The proposed system (concept) would not be an
independent one; it would complement the
technologies and procedures that already exist, thus
improving - or trying to improve - the management of
emergencies, including the plans devised to handle
these. From the temporal standpoint, such a system
would be used during the intervention phase, that is,
once the emergency itself (fire, earthquake or any
other of the aforementioned situations) has finished.
The idea, is to increase the safety of the members of
the CPE teams, as well as to improve the resources
available to the coordination personnel thanks to an
assessment of the damages suffered by the buildings
where these people have to work (for instance, being
able to tell where the risk of collapsing walls is
greater). This is an indirect way to say that the goal is
reduce the risk these teams are exposed to, risks that
sometimes take its toll on human lives. An extra
benefit obtained from such a system would be the
ability to help in building rehabilitation (thanks to the
3D models obtained during the intervention phase).
The system should be able to map the disaster area
in only a few hours, both outdoors and indoors.

• _YOUR GOAL_
Please list each thing the passage says the proposed system would improve, increase, or help with.

• _DATA ENTRIES_

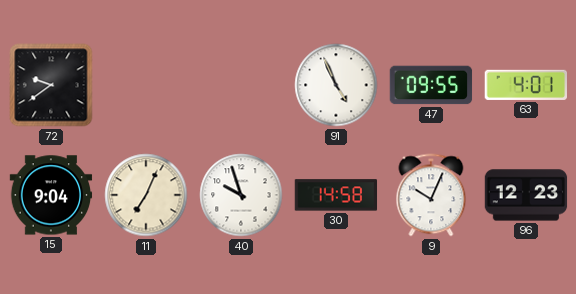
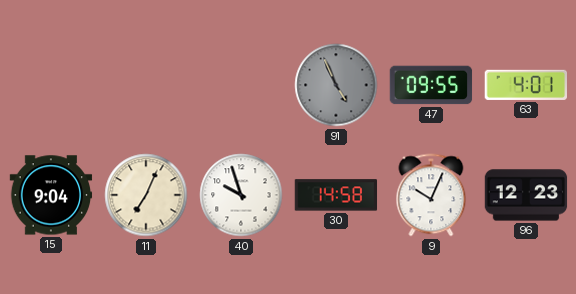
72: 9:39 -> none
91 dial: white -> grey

---

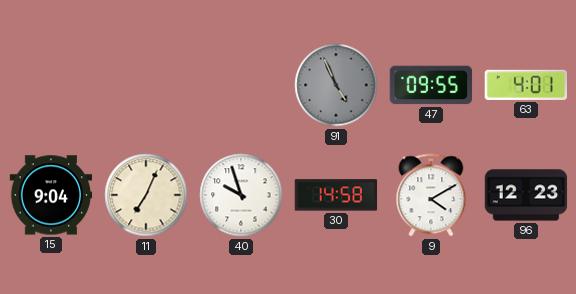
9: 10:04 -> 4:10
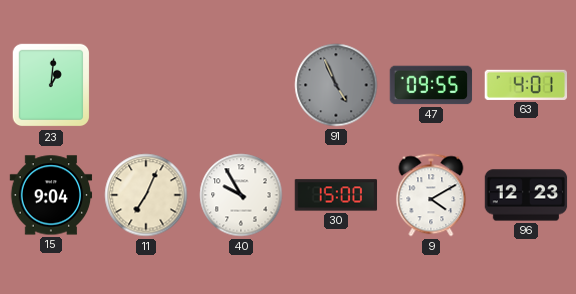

• _RESULT BELOW_
- The management of emergencies, including the plans devised to handle them
- The safety of the members of the CPE teams
- The resources available to the coordination personnel
- Building rehabilitation